(Source records Opens)
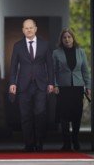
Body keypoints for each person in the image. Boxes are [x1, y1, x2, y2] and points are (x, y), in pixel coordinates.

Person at [9, 18, 55, 152]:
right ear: (23, 31)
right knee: (25, 115)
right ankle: (29, 143)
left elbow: (50, 65)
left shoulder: (45, 44)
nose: (29, 30)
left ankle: (39, 141)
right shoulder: (17, 45)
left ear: (35, 29)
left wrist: (51, 82)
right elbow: (13, 66)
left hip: (41, 85)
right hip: (23, 85)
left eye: (31, 27)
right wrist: (12, 82)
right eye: (26, 28)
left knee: (40, 113)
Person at [52, 28, 91, 151]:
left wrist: (88, 86)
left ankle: (75, 140)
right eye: (64, 37)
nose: (67, 39)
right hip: (63, 89)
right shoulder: (56, 53)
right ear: (61, 40)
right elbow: (53, 71)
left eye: (69, 37)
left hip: (77, 88)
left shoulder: (81, 52)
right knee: (64, 116)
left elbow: (85, 71)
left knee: (76, 115)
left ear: (73, 38)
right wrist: (55, 84)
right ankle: (67, 143)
(Source records Closes)
§ Directions
Would you mind returning each entry above word for word, skipping the images?

§ Result of the task
Body keypoints for each person in the image. Boxes are [x1, y1, x2, y2] and points are (x, y), in pixel coordinates.

Person at [9, 18, 55, 152]:
right ear: (23, 31)
right knee: (25, 115)
right ankle: (29, 143)
left elbow: (50, 65)
left shoulder: (45, 44)
nose: (29, 30)
left ankle: (39, 141)
right shoulder: (17, 45)
left ear: (35, 29)
left wrist: (51, 82)
right elbow: (13, 66)
left hip: (41, 85)
right hip: (23, 85)
left eye: (31, 27)
right wrist: (12, 82)
right eye: (26, 28)
left knee: (40, 113)
Person at [52, 28, 91, 151]:
left wrist: (88, 86)
left ankle: (75, 140)
right eye: (64, 37)
nose: (67, 39)
right hip: (63, 89)
right shoulder: (56, 53)
right ear: (61, 40)
right elbow: (53, 71)
left eye: (69, 37)
left hip: (77, 88)
left shoulder: (81, 52)
right knee: (64, 116)
left elbow: (85, 71)
left knee: (76, 115)
left ear: (73, 38)
right wrist: (55, 84)
right ankle: (67, 143)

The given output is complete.